Numerical modeling

Mathematical modelling for biomedical and industrial applications

Numerical modelling of different processes (diffusion, electric field distribution) can help to bridge the gap between in vitro experiments performed in controlled laboratory conditions and the more realistic conditions in vivo with the final goal to translate the experimental results into applications in biomedicine. We analyse interaction of the electric and magnetic fields with biological systems from single cells to tissue. We develop finite element models with professional software for mathematical modelling (Comsol Multyphysics). Finite element modelling is based on division of a given complex geometry into smaller subunits – then for each element partial differential equations can be solved and enables solving complex physical problems including coupled problems.  We develop models that enable calculation of the electric field distribution during EGT (electrogene transfer) coupled with heating in order to analyse optimal pulse conditions.

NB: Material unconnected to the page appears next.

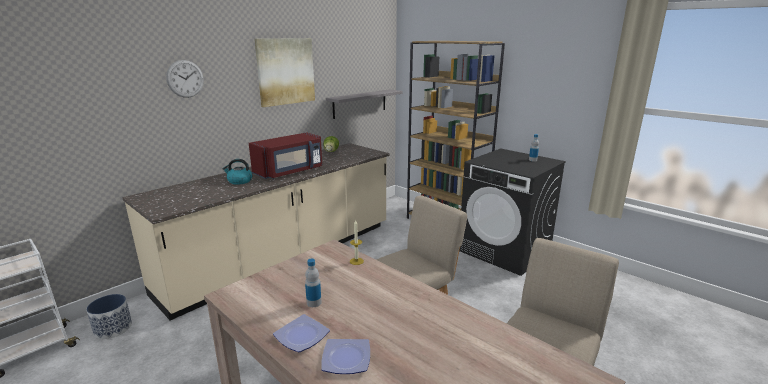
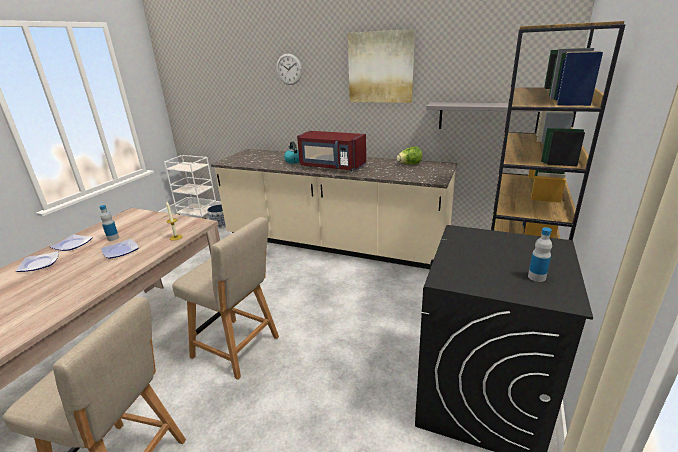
camera: 70 degrees right, 5 degrees up
(362, 294) = (120, 251): none -> plate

For industrial applications we developed numerical models of magnetic composites from analysis of effective magnetic and electric properties, we also train young researchers in numerical modelling to translate the knowledge into industry for different applications (development of magnetic materials, wireless power transfer,…). Main focuses of modelling are:

  1. to obtain analytical description of biophysical processes like diffusion, electrophoresis and using proper simplifications or approximations
  2. using finite-element modelling for calculation of distribution of electric field for DC or AC electromagnetic fields, calculation of joule heating
  3. multi-scale modelling: deriving equations for connection of a single cell to multi-cellular systems

 

 

3D numerical model of skeletal muscle which enables optimization of electrode positions and voltages for more effective in vivo electrotransfer. The electric field distribution is shown for a plane perpendicular to electrode insertion 2 cm deep in muscle tissue. The black contour represents the muscle area that has been reversibly electroporated.

 

Multiscale modelling from a single cell to a multicellular system:

 

Numerical modelling for industrial applications

We collaborate with Kolektor Magma Company as support team for 3D numerical modeling. By joined mentorship of  PhD students our knowledge of advance numerical modeling is being transferred directly in industrial setting for optimization of processes and products (magnetic composites, inductors, wireless power conductors).

 

 

Magnetic field distribution in a wireless power system.